TASK STATEMENT>
Set down each record below exactly as it stands. Pictures are not part of the copy.

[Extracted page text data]
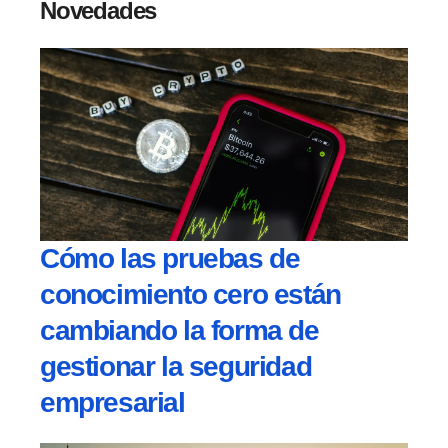
Novedades
Cómo las pruebas de
conocimiento cero están
cambiando la forma de
gestionar la seguridad
empresarial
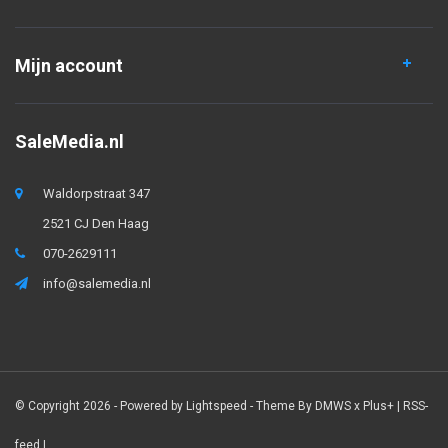
Mijn account
SaleMedia.nl
Waldorpstraat 347
2521 CJ Den Haag
070-2629111
info@salemedia.nl
© Copyright 2026 - Powered by
Lightspeed
- Theme By
DMWS
x
Plus+
|
RSS-
feed
|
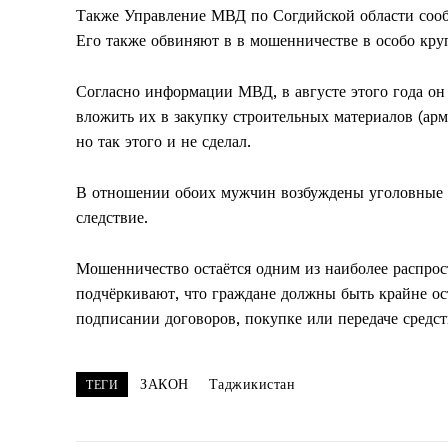
Также Управление МВД по Согдийской области сооб
Его также обвиняют в в мошенничестве в особо кру
Согласно информации МВД, в августе этого года он
вложить их в закупку строительных материалов (арм
но так этого и не сделал.
В отношении обоих мужчин возбуждены уголовные де
следствие.
Мошенничество остаётся одним из наиболее распро
подчёркивают, что граждане должны быть крайне о
подписании договоров, покупке или передаче средс
ЗАКОН
Таджикистан
ТЕГИ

RESULT OF THE EXERCISE>
Novedades
Cómo las pruebas de
conocimiento cero están
cambiando la forma de
gestionar la seguridad
empresarial
Mijn account
SaleMedia.nl
Waldorpstraat 347
2521 CJ Den Haag
070-2629111
info@salemedia.nl
© Copyright 2026 - Powered by
Lightspeed
- Theme By
DMWS
x
Plus+
|
RSS-
feed
|
Также Управление МВД по Согдийской области сооб
Его также обвиняют в в мошенничестве в особо кру
Согласно информации МВД, в августе этого года он
вложить их в закупку строительных материалов (арм
но так этого и не сделал.
В отношении обоих мужчин возбуждены уголовные де
следствие.
Мошенничество остаётся одним из наиболее распро
подчёркивают, что граждане должны быть крайне о
подписании договоров, покупке или передаче средс
ЗАКОН
Таджикистан
ТЕГИ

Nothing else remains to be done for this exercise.